::: Material provided :::

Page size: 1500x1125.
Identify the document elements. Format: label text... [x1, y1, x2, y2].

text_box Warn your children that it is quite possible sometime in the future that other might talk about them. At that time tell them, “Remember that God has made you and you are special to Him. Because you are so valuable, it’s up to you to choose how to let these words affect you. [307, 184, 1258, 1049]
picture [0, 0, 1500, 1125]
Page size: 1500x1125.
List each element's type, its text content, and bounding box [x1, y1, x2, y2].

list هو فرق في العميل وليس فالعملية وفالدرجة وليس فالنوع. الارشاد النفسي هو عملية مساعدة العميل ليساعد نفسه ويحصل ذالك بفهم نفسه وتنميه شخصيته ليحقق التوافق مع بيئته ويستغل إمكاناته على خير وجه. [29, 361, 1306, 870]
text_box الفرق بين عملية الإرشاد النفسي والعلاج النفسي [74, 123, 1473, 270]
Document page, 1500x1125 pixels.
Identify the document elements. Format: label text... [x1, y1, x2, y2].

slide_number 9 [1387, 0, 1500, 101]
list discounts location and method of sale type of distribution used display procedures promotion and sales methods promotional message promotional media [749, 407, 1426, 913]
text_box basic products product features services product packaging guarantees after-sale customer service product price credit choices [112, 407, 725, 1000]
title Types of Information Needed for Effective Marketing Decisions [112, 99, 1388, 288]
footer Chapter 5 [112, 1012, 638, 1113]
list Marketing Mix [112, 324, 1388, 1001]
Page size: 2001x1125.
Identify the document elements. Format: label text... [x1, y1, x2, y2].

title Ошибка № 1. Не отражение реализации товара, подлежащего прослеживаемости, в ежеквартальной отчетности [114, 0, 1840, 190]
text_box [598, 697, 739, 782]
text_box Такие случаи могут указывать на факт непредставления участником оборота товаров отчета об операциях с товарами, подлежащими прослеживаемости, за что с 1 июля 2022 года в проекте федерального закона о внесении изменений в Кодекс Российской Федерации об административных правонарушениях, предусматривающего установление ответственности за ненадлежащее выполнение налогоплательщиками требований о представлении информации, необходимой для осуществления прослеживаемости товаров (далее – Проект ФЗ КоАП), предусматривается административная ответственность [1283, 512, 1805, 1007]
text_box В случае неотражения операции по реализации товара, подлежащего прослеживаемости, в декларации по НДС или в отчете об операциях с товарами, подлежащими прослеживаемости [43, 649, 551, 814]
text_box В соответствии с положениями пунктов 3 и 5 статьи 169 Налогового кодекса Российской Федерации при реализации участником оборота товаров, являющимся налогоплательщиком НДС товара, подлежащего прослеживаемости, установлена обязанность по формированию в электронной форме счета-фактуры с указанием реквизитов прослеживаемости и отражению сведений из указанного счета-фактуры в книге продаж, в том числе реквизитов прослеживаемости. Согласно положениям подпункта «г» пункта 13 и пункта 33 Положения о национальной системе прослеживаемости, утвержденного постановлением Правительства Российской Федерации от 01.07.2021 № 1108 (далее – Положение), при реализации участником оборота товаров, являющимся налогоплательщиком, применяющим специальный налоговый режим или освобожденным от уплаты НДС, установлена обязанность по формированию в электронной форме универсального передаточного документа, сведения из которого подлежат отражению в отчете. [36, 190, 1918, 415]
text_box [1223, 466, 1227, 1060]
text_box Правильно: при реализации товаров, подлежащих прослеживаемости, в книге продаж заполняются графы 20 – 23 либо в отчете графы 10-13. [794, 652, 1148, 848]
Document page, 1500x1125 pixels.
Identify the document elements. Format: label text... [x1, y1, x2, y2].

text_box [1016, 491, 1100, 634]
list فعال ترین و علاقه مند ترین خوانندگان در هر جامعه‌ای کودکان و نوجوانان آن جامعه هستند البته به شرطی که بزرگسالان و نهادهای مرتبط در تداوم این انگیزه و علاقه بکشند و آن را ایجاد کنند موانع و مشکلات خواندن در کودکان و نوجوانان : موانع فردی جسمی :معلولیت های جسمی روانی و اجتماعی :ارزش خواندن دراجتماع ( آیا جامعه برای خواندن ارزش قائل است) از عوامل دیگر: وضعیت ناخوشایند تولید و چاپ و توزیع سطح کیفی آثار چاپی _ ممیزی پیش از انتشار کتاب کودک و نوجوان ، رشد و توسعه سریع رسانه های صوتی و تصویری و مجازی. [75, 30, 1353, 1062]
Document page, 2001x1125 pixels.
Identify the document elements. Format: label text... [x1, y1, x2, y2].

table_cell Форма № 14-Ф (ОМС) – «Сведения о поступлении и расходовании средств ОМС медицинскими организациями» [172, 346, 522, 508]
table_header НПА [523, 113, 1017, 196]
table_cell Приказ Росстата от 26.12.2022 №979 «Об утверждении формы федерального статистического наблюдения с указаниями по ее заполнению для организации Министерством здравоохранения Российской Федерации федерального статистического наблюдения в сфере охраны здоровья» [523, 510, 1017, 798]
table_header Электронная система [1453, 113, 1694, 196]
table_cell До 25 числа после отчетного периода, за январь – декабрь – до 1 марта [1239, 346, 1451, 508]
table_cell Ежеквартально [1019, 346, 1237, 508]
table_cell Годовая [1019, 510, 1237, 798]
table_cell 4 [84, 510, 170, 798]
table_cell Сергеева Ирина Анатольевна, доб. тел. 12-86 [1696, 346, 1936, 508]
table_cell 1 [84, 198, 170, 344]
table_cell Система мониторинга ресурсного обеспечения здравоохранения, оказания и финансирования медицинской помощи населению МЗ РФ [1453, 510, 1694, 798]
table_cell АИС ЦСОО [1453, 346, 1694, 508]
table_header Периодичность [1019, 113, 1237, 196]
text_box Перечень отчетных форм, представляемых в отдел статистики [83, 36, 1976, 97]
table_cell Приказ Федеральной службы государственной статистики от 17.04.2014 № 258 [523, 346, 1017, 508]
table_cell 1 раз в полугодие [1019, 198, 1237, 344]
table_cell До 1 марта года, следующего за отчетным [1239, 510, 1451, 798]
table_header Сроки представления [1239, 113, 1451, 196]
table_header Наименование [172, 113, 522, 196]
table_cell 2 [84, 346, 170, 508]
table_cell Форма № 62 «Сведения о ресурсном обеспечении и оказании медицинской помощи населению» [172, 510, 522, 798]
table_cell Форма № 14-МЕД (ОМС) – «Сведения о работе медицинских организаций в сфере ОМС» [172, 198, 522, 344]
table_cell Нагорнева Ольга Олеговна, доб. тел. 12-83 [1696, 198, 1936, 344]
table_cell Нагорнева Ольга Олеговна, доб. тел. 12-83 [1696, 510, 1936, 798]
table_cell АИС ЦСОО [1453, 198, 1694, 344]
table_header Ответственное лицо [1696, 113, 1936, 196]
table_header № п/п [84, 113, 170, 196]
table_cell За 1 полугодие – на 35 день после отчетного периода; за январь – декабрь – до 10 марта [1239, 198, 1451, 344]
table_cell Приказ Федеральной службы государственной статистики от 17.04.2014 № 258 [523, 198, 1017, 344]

:::

What you will do - Please reproduce the entire listing. Keep it identical.

Result -
Page size: 1500x1125.
Identify the document elements. Format: label text... [x1, y1, x2, y2].

text_box Warn your children that it is quite possible sometime in the future that other might talk about them. At that time tell them, “Remember that God has made you and you are special to Him. Because you are so valuable, it’s up to you to choose how to let these words affect you. [307, 184, 1258, 1049]
picture [0, 0, 1500, 1125]
Page size: 1500x1125.
List each element's type, its text content, and bounding box [x1, y1, x2, y2].

list هو فرق في العميل وليس فالعملية وفالدرجة وليس فالنوع. الارشاد النفسي هو عملية مساعدة العميل ليساعد نفسه ويحصل ذالك بفهم نفسه وتنميه شخصيته ليحقق التوافق مع بيئته ويستغل إمكاناته على خير وجه. [29, 361, 1306, 870]
text_box الفرق بين عملية الإرشاد النفسي والعلاج النفسي [74, 123, 1473, 270]
Document page, 1500x1125 pixels.
Identify the document elements. Format: label text... [x1, y1, x2, y2].

slide_number 9 [1387, 0, 1500, 101]
list discounts location and method of sale type of distribution used display procedures promotion and sales methods promotional message promotional media [749, 407, 1426, 913]
text_box basic products product features services product packaging guarantees after-sale customer service product price credit choices [112, 407, 725, 1000]
title Types of Information Needed for Effective Marketing Decisions [112, 99, 1388, 288]
footer Chapter 5 [112, 1012, 638, 1113]
list Marketing Mix [112, 324, 1388, 1001]
Page size: 2001x1125.
Identify the document elements. Format: label text... [x1, y1, x2, y2].

title Ошибка № 1. Не отражение реализации товара, подлежащего прослеживаемости, в ежеквартальной отчетности [114, 0, 1840, 190]
text_box [598, 697, 739, 782]
text_box Такие случаи могут указывать на факт непредставления участником оборота товаров отчета об операциях с товарами, подлежащими прослеживаемости, за что с 1 июля 2022 года в проекте федерального закона о внесении изменений в Кодекс Российской Федерации об административных правонарушениях, предусматривающего установление ответственности за ненадлежащее выполнение налогоплательщиками требований о представлении информации, необходимой для осуществления прослеживаемости товаров (далее – Проект ФЗ КоАП), предусматривается административная ответственность [1283, 512, 1805, 1007]
text_box В случае неотражения операции по реализации товара, подлежащего прослеживаемости, в декларации по НДС или в отчете об операциях с товарами, подлежащими прослеживаемости [43, 649, 551, 814]
text_box В соответствии с положениями пунктов 3 и 5 статьи 169 Налогового кодекса Российской Федерации при реализации участником оборота товаров, являющимся налогоплательщиком НДС товара, подлежащего прослеживаемости, установлена обязанность по формированию в электронной форме счета-фактуры с указанием реквизитов прослеживаемости и отражению сведений из указанного счета-фактуры в книге продаж, в том числе реквизитов прослеживаемости. Согласно положениям подпункта «г» пункта 13 и пункта 33 Положения о национальной системе прослеживаемости, утвержденного постановлением Правительства Российской Федерации от 01.07.2021 № 1108 (далее – Положение), при реализации участником оборота товаров, являющимся налогоплательщиком, применяющим специальный налоговый режим или освобожденным от уплаты НДС, установлена обязанность по формированию в электронной форме универсального передаточного документа, сведения из которого подлежат отражению в отчете. [36, 190, 1918, 415]
text_box [1223, 466, 1227, 1060]
text_box Правильно: при реализации товаров, подлежащих прослеживаемости, в книге продаж заполняются графы 20 – 23 либо в отчете графы 10-13. [794, 652, 1148, 848]
Document page, 1500x1125 pixels.
Identify the document elements. Format: label text... [x1, y1, x2, y2].

text_box [1016, 491, 1100, 634]
list فعال ترین و علاقه مند ترین خوانندگان در هر جامعه‌ای کودکان و نوجوانان آن جامعه هستند البته به شرطی که بزرگسالان و نهادهای مرتبط در تداوم این انگیزه و علاقه بکشند و آن را ایجاد کنند موانع و مشکلات خواندن در کودکان و نوجوانان : موانع فردی جسمی :معلولیت های جسمی روانی و اجتماعی :ارزش خواندن دراجتماع ( آیا جامعه برای خواندن ارزش قائل است) از عوامل دیگر: وضعیت ناخوشایند تولید و چاپ و توزیع سطح کیفی آثار چاپی _ ممیزی پیش از انتشار کتاب کودک و نوجوان ، رشد و توسعه سریع رسانه های صوتی و تصویری و مجازی. [75, 30, 1353, 1062]
Document page, 2001x1125 pixels.
Identify the document elements. Format: label text... [x1, y1, x2, y2].

table_cell Форма № 14-Ф (ОМС) – «Сведения о поступлении и расходовании средств ОМС медицинскими организациями» [172, 346, 522, 508]
table_header НПА [523, 113, 1017, 196]
table_cell Приказ Росстата от 26.12.2022 №979 «Об утверждении формы федерального статистического наблюдения с указаниями по ее заполнению для организации Министерством здравоохранения Российской Федерации федерального статистического наблюдения в сфере охраны здоровья» [523, 510, 1017, 798]
table_header Электронная система [1453, 113, 1694, 196]
table_cell До 25 числа после отчетного периода, за январь – декабрь – до 1 марта [1239, 346, 1451, 508]
table_cell Ежеквартально [1019, 346, 1237, 508]
table_cell Годовая [1019, 510, 1237, 798]
table_cell 4 [84, 510, 170, 798]
table_cell Сергеева Ирина Анатольевна, доб. тел. 12-86 [1696, 346, 1936, 508]
table_cell 1 [84, 198, 170, 344]
table_cell Система мониторинга ресурсного обеспечения здравоохранения, оказания и финансирования медицинской помощи населению МЗ РФ [1453, 510, 1694, 798]
table_cell АИС ЦСОО [1453, 346, 1694, 508]
table_header Периодичность [1019, 113, 1237, 196]
text_box Перечень отчетных форм, представляемых в отдел статистики [83, 36, 1976, 97]
table_cell Приказ Федеральной службы государственной статистики от 17.04.2014 № 258 [523, 346, 1017, 508]
table_cell 1 раз в полугодие [1019, 198, 1237, 344]
table_cell До 1 марта года, следующего за отчетным [1239, 510, 1451, 798]
table_header Сроки представления [1239, 113, 1451, 196]
table_header Наименование [172, 113, 522, 196]
table_cell 2 [84, 346, 170, 508]
table_cell Форма № 62 «Сведения о ресурсном обеспечении и оказании медицинской помощи населению» [172, 510, 522, 798]
table_cell Форма № 14-МЕД (ОМС) – «Сведения о работе медицинских организаций в сфере ОМС» [172, 198, 522, 344]
table_cell Нагорнева Ольга Олеговна, доб. тел. 12-83 [1696, 198, 1936, 344]
table_cell Нагорнева Ольга Олеговна, доб. тел. 12-83 [1696, 510, 1936, 798]
table_cell АИС ЦСОО [1453, 198, 1694, 344]
table_header Ответственное лицо [1696, 113, 1936, 196]
table_header № п/п [84, 113, 170, 196]
table_cell За 1 полугодие – на 35 день после отчетного периода; за январь – декабрь – до 10 марта [1239, 198, 1451, 344]
table_cell Приказ Федеральной службы государственной статистики от 17.04.2014 № 258 [523, 198, 1017, 344]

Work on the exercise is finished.